What this task involves
Would you please repeat the lines in the listing below from the one containing "right elbow: (595, 465)" through the final one, exactly as they appear?

Information shown
· · ·
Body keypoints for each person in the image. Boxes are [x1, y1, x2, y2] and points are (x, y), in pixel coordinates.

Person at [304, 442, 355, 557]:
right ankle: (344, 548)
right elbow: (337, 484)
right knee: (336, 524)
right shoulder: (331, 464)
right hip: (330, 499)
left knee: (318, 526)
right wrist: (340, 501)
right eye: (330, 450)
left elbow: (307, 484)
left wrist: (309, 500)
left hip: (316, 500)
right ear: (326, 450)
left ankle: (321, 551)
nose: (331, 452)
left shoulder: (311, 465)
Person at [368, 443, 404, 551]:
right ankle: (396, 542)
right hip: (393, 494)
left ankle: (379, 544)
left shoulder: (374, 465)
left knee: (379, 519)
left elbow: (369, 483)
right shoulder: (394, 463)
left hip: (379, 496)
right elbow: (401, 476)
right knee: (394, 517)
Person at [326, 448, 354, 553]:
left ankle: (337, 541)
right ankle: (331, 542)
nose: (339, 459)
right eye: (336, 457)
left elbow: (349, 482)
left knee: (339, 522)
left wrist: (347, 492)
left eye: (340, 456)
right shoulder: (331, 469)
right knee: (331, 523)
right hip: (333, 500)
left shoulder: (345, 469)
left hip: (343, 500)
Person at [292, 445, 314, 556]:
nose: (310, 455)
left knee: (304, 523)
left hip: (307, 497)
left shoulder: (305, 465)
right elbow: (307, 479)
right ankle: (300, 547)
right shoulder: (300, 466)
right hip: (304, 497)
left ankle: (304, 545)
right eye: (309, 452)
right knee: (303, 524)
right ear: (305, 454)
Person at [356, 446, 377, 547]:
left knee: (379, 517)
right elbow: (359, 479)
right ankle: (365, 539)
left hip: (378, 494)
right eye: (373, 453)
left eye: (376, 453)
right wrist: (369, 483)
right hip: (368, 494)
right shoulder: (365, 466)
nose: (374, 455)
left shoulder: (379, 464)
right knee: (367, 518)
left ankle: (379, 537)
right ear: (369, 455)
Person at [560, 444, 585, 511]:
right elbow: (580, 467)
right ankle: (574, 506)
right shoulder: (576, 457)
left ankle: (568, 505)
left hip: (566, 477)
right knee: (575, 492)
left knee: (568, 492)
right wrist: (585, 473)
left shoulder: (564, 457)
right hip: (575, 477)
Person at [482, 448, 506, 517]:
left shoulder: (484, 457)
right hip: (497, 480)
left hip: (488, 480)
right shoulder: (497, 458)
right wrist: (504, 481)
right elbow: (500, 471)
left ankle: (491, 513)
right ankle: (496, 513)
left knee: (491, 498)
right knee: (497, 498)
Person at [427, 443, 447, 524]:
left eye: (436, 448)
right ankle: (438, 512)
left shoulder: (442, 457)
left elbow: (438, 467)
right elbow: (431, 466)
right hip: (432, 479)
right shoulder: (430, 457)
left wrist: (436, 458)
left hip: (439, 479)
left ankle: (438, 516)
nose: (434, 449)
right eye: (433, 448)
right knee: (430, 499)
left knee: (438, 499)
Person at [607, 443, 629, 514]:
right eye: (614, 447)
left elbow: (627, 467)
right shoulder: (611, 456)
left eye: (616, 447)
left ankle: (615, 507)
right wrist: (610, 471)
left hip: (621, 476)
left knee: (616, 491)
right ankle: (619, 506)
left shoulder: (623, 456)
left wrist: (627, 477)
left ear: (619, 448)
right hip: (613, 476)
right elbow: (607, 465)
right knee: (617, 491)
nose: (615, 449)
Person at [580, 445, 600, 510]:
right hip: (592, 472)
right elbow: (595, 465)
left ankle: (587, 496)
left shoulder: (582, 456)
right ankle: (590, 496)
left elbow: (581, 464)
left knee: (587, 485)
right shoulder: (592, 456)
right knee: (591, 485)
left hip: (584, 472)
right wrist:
· · ·
Response area
right elbow: (595, 465)
left ankle: (587, 496)
left shoulder: (582, 456)
right ankle: (590, 496)
left elbow: (581, 464)
left knee: (587, 485)
right shoulder: (592, 456)
right knee: (591, 485)
left hip: (584, 472)
right wrist:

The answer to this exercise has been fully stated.